■ Extrait:
----

Ce jour marque le
20e anniversaire de la répression armée de la classe ouvrière de
Pékin par le Parti communiste chinois (PCC) stalinien . Alors que les médias
internationaux continuent à décrire le massacre de la place Tienanmen comme une
opération contre une manifestation étudiante, les troupes lourdement armées
s'en prenaient en fait à la montée d'un mouvement révolutionnaire d'ampleur
nationale de la part des travailleurs urbains.
Le bilan officiel
de seulement 241 morts, en comptant les soldats, n'est pas crédible. Le régime
avait d'abord nié qu'aucun civil ait été tué. La Croix-Rouge chinoise avait
indiqué 2600 morts, mais avait retiré ce chiffre sous la pression du
gouvernement.Les analystes indépendants estiment que près de 7000 personnes
sont mortes, mais il se peut que le chiffre réel ne soit jamais connu.
Lancé par des
manifestations étudiantes en faveur de réformes démocratiques au mois d'avril,
ce mouvement de masse se développa rapidement hors du contrôle officiel, la
classe ouvrière mettant en avant ses propres revendications. Au moins 100
millions de personnes dans 400 villes participèrent aux protestations et aux
manifestations sous une forme ou une autre. Aux côtés des ouvriers de
l'industrie et des pauvres des villes, les fonctionnaires de base, les
secrétaires, les enseignants et même la police y participèrent, poussés par
leur ressentiment contre l'inégalité sociale et la corruption bureaucratique
qui avaient fait suite à la conversion à l'économie de marché menée par Deng
Xiaoping en 1978.
Au cours des 20
dernières années, divers politiciens et grandes figures des médias en occident
ont continué à prononcer des déclarations hypocrites contre la suppression de
la « démocratie » par ce régime « communiste » – tous
s'appuient sur l'assimilation éhontée du stalinisme au socialisme.
Le régime maoïste
établi en 1949 n'avait jamais été socialiste ou communiste. Son caractère
anti-prolétarien fut révélé une fois encore en 1989, lorsque l'armée paysanne
du PCC écrasa le mouvement ouvrier dans le sang. Ce massacre établit les
conditions nécessaires pour que la classe ouvrière chinoise soit intégrée, dans
le rôle d'une main-d'œuvre à bas prix, surexploitée, dans le circuit de la
production capitaliste globale.

----

■ Données extraites:

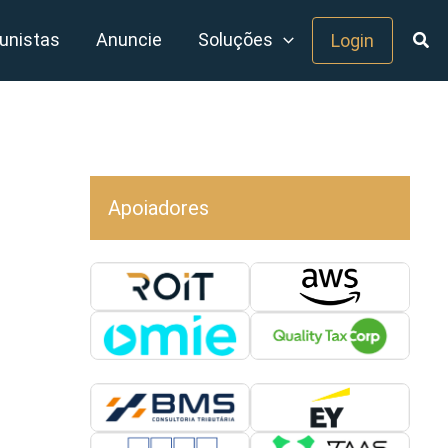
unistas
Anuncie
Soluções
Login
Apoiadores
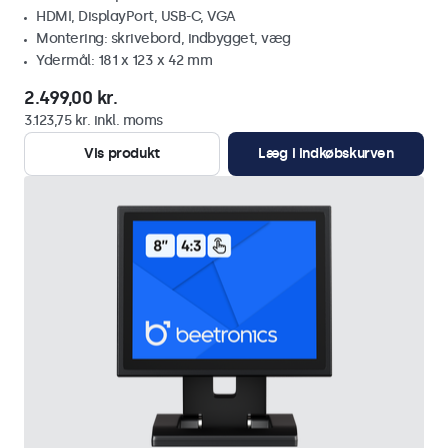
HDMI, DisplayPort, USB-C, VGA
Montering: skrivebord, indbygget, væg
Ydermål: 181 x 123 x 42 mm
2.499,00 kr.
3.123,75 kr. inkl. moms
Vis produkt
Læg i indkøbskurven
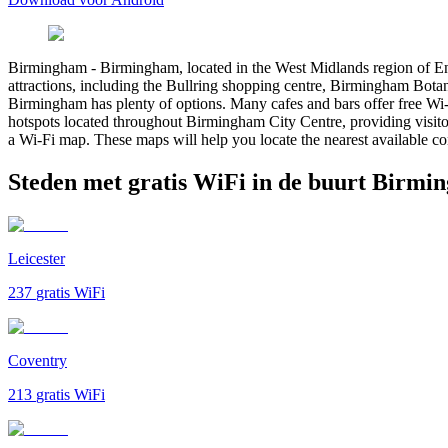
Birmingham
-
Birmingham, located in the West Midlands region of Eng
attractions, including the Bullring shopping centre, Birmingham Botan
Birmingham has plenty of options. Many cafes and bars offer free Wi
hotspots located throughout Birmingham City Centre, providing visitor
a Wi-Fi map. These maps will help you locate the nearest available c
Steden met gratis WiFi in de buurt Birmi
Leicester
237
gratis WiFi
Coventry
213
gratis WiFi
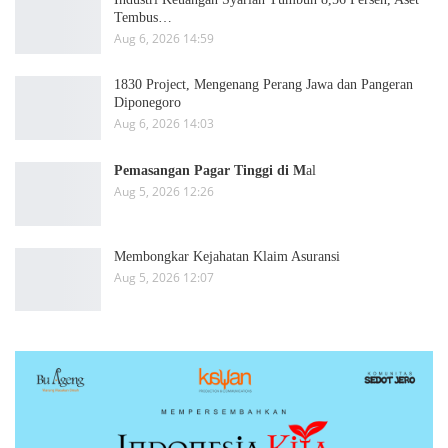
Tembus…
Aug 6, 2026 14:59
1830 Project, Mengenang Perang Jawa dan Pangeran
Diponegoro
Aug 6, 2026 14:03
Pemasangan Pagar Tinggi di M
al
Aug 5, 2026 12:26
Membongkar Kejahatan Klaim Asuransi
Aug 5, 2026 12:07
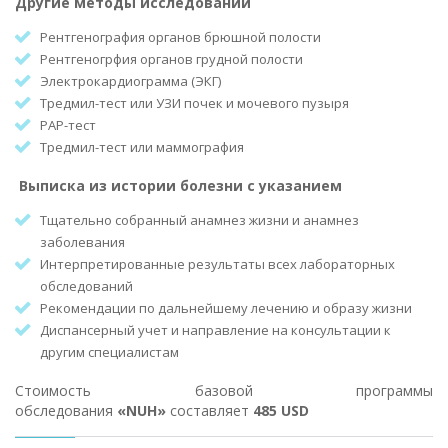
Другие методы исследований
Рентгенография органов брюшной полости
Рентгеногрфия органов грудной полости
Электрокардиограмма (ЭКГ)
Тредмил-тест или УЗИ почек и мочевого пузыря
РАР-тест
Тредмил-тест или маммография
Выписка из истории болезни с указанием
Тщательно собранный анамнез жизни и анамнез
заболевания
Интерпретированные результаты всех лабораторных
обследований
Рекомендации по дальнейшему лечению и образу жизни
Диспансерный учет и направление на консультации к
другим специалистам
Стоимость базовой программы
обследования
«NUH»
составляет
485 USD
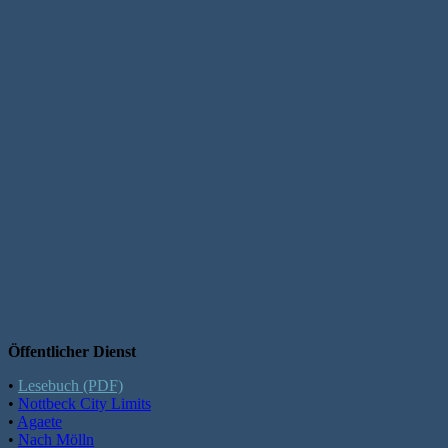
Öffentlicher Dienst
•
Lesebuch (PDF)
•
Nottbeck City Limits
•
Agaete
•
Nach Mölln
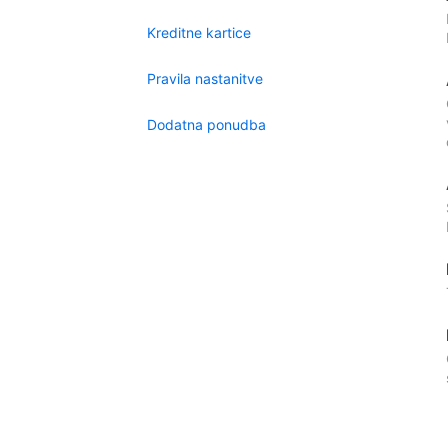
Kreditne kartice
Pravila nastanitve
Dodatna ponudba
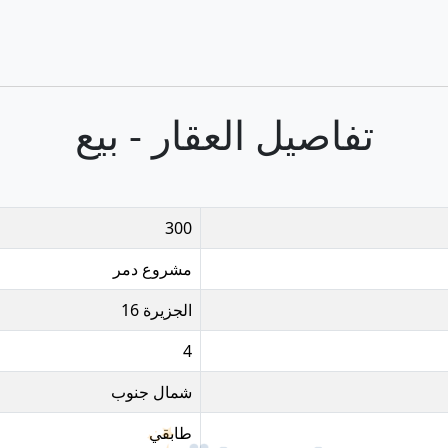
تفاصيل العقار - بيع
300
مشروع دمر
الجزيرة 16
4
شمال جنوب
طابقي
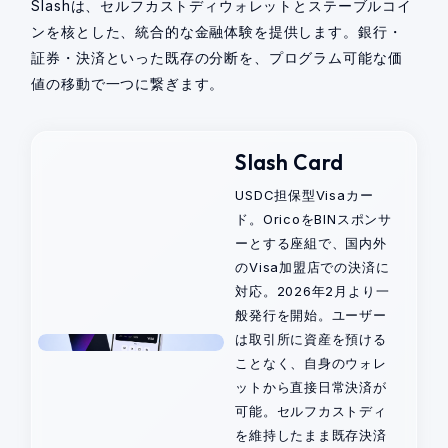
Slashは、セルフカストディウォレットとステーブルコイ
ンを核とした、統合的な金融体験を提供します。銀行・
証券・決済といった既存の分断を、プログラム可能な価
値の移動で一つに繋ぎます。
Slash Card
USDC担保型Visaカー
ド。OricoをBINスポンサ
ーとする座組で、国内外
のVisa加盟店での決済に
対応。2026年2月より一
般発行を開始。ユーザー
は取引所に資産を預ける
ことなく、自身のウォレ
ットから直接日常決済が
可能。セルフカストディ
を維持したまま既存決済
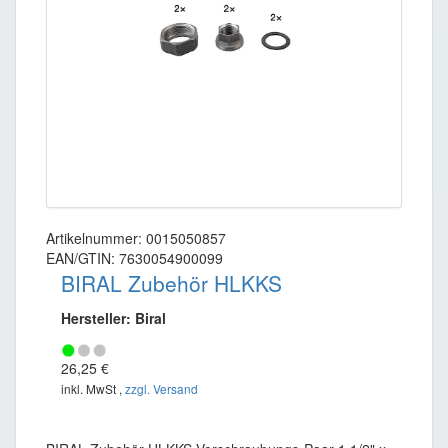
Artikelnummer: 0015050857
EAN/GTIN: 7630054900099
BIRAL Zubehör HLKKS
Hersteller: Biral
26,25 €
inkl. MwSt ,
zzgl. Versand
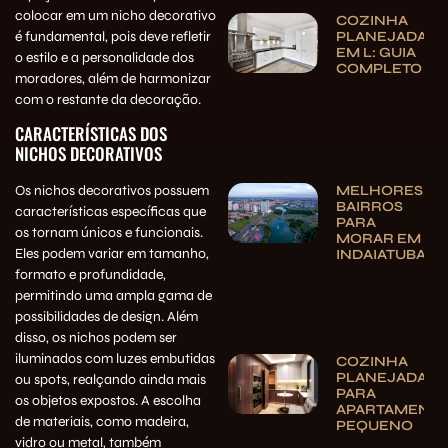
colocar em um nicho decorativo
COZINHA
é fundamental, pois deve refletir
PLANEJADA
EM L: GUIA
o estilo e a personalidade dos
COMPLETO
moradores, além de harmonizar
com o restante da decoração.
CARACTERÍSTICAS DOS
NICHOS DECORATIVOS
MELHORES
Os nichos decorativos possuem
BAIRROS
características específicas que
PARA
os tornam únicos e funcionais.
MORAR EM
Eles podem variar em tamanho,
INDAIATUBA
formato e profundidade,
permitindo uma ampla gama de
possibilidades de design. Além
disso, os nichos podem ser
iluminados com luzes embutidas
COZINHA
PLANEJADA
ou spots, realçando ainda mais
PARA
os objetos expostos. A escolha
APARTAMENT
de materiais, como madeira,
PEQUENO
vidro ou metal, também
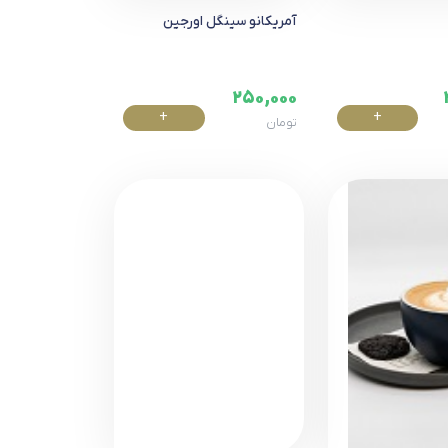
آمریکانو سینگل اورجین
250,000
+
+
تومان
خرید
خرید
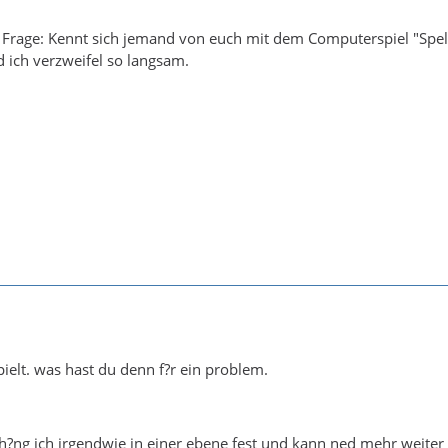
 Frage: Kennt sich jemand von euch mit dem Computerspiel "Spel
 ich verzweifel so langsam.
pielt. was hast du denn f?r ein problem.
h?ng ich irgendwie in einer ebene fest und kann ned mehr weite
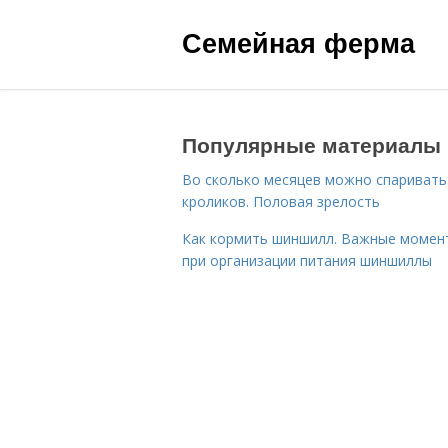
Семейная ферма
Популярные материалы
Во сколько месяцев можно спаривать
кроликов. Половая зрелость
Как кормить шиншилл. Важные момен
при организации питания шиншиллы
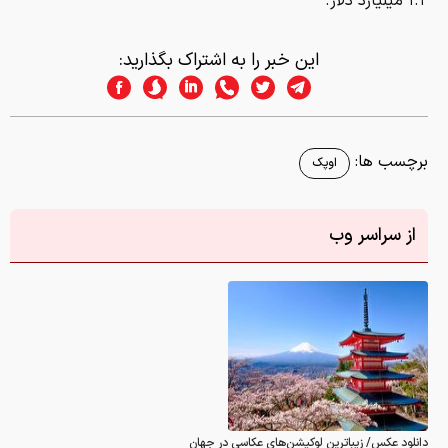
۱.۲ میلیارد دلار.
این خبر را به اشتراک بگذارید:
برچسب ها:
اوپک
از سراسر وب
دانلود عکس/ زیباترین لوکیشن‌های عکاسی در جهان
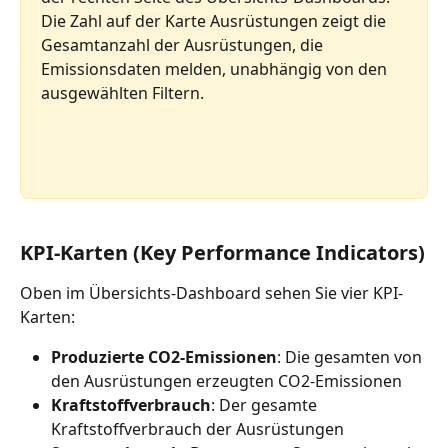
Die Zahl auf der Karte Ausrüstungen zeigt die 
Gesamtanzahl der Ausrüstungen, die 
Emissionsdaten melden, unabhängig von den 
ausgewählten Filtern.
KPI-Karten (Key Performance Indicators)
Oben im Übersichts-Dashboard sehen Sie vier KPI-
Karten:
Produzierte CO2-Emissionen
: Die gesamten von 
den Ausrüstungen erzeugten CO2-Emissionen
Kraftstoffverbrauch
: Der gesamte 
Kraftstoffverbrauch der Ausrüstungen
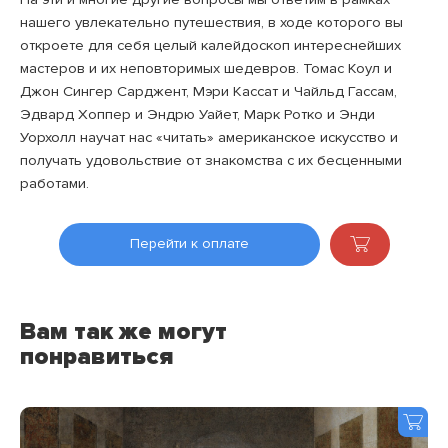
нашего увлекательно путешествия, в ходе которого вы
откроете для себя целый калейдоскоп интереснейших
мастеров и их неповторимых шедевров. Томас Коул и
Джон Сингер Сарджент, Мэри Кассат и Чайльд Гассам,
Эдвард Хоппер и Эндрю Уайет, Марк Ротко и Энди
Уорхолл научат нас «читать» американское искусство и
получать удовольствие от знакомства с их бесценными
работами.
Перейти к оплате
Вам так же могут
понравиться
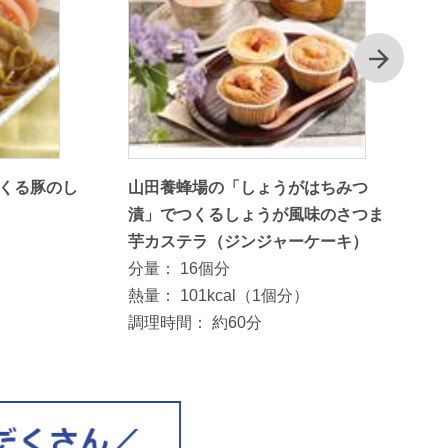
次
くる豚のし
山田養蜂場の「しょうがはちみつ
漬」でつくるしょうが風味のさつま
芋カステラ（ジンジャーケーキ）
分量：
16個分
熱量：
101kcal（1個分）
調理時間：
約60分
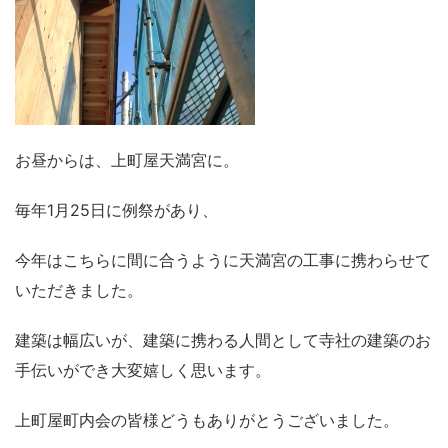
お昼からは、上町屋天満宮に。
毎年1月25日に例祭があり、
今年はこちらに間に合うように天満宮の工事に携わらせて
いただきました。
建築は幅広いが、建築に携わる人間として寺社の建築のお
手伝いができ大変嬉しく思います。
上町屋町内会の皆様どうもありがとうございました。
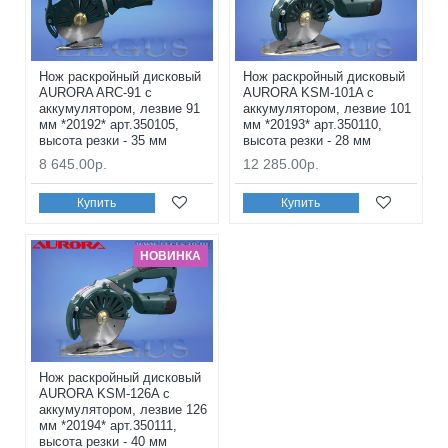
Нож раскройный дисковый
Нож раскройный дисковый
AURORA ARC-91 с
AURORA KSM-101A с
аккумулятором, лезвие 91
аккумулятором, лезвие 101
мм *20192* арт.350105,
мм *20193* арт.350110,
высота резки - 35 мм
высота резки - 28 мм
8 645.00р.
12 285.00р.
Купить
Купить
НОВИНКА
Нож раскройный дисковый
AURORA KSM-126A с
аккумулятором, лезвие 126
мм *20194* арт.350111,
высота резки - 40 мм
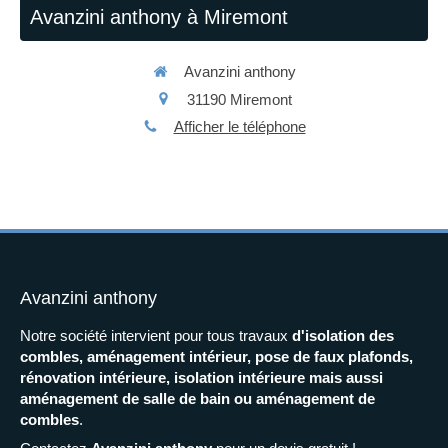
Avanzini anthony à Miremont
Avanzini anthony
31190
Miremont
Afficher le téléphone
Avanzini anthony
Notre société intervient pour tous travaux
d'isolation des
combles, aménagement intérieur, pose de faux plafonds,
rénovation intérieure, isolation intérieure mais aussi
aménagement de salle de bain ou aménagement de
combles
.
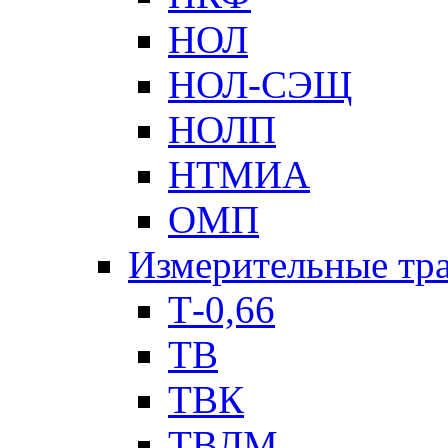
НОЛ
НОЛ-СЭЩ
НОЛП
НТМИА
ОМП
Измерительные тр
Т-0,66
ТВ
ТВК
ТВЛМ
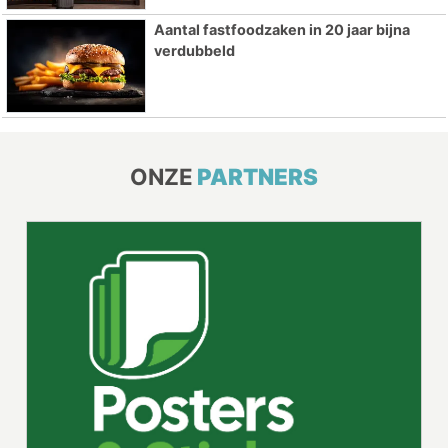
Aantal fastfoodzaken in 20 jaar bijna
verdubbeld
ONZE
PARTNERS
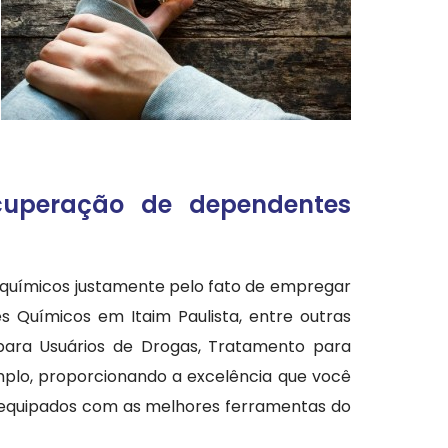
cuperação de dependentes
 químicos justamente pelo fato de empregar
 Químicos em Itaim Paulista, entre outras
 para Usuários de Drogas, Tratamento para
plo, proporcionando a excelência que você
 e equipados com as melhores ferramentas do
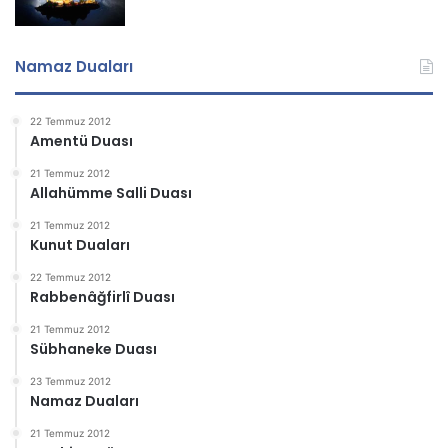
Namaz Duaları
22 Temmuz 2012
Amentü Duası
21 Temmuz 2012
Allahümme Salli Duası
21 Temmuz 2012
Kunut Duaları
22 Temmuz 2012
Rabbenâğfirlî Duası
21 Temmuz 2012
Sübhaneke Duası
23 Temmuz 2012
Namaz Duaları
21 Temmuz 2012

----

■ Consignes:
(a) Résumez en deux phrases l'extrait sur Tienanmen.
(b) Poursuivez l'extrait sur Tienanmen après sa dernière phrase.
Les enregistrements proviennent d'une autre source.

■ Corrigé:
(a) Vingt ans après la répression armée menée à Pékin par le PCC, les troupes visaient en réalité un mouvement révolutionnaire national des travailleurs urbains, et non une simple manifestation étudiante, et le bilan officiel de 241 morts n'est pas crédible, les analystes indépendants estimant le nombre de morts à près de 7000. Lancé par des manifestations étudiantes en avril, ce mouvement réunit au moins 100 millions de personnes dans 400 villes, et son écrasement permit d'intégrer la classe ouvrière chinoise comme main-d'œuvre à bas prix dans la production capitaliste globale.

(b)
Les propres
affirmations de Pékin quant à la suppression d'une « rébellion
contre-révolutionnaire » sous tout aussi fausses. Le meurtre des travailleurs
mal armés de Pékin, qui n'avaient que leurs propres corps à opposer aux
40 000 soldats équipés de kalachnikovs, de chars et d'hélicoptères de
combat, constitua une importante publicité à l'adresse des puissances
occidentales : l'appareil militaro-policier stalinien protégerait leurs
investissements contre toute contestation de la classe ouvrière.
Les plus grandes
entreprises du monde répondirent à ce massacre par un afflux de capital qui a
transformé la Chine en un « atelier du monde » à bas salaires.
L'économie chinoise est maintenant six fois plus importante qu'en 1989 et le
pays est le deuxième principal exportateur après l'Allemagne.
En 2005, lorsque
Pékin accueillit de Forum global du magazine Fortune réunissant des PDG
du monde entier, le magazine écrivait « L'explication la plus évidente de
cette parade amoureuse capitalo-communiste est que le régime du parti unique
donne à la politique chinoise plus de continuité et moins d'errements que ce
qu'on voit dans une démocratie multipartite… le gouvernement chinois – avec ses
objectifs affichés d'attirer plus d'investissements étrangers – a tendance à
être plus proche du fonctionnement d'une entreprise que ce que les PDG
occidentaux rencontrent dans leurs pays d'origine. Les entreprises sont aussi
des entités à parti unique, après tout. »
Comme les
organisations privées « à parti unique » des pays capitalistes
avancés, où les travailleurs n'ont aucun mot à dire, le PCC dirige un atelier
en copropriété pour le compte des investisseurs internationaux, maintenant la
discipline chez les travailleurs par des mesures d'état policier. Aucune
concession de droits démocratiques permettant aux 400 millions d'ouvriers
chinois de s'opposer à des salaires horaires de 20 cents américains n'est
compatible avec les opérations de l'économie capitaliste mondiale.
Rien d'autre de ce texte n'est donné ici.